Segment Start: Available records

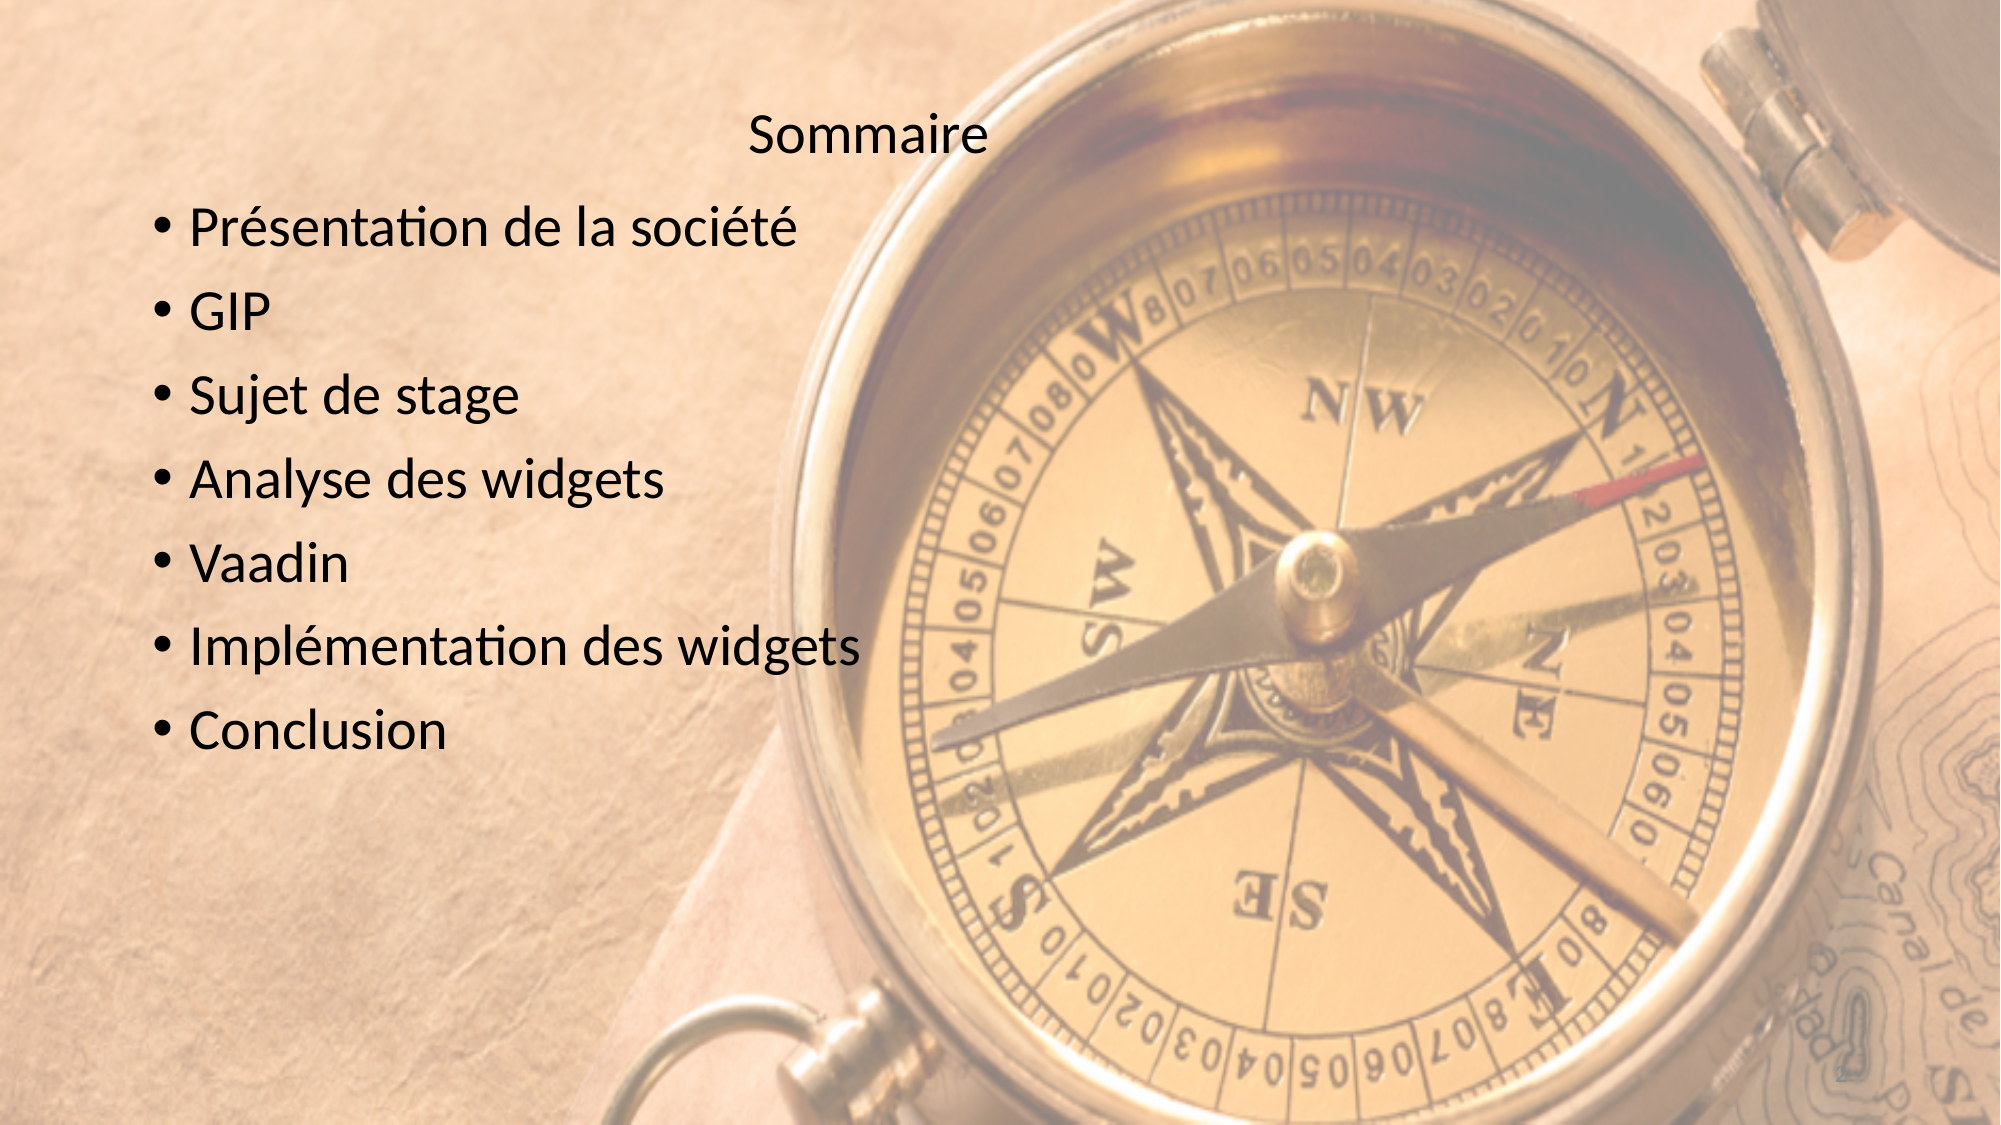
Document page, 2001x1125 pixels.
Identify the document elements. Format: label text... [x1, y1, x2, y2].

slide_number 2 [1412, 1042, 1863, 1103]
text_box Sommaire [734, 87, 1266, 173]
list Présentation de la société GIP Sujet de stage Analyse des widgets Vaadin Implémentation des widgets Conclusion [137, 189, 1863, 896]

Segment End: Available records

What the task requires: Only the text of the records is to be reproduced exactly; skip the pictures.

Completed task:
Document page, 2001x1125 pixels.
Identify the document elements. Format: label text... [x1, y1, x2, y2].

slide_number 2 [1412, 1042, 1863, 1103]
text_box Sommaire [734, 87, 1266, 173]
list Présentation de la société GIP Sujet de stage Analyse des widgets Vaadin Implémentation des widgets Conclusion [137, 189, 1863, 896]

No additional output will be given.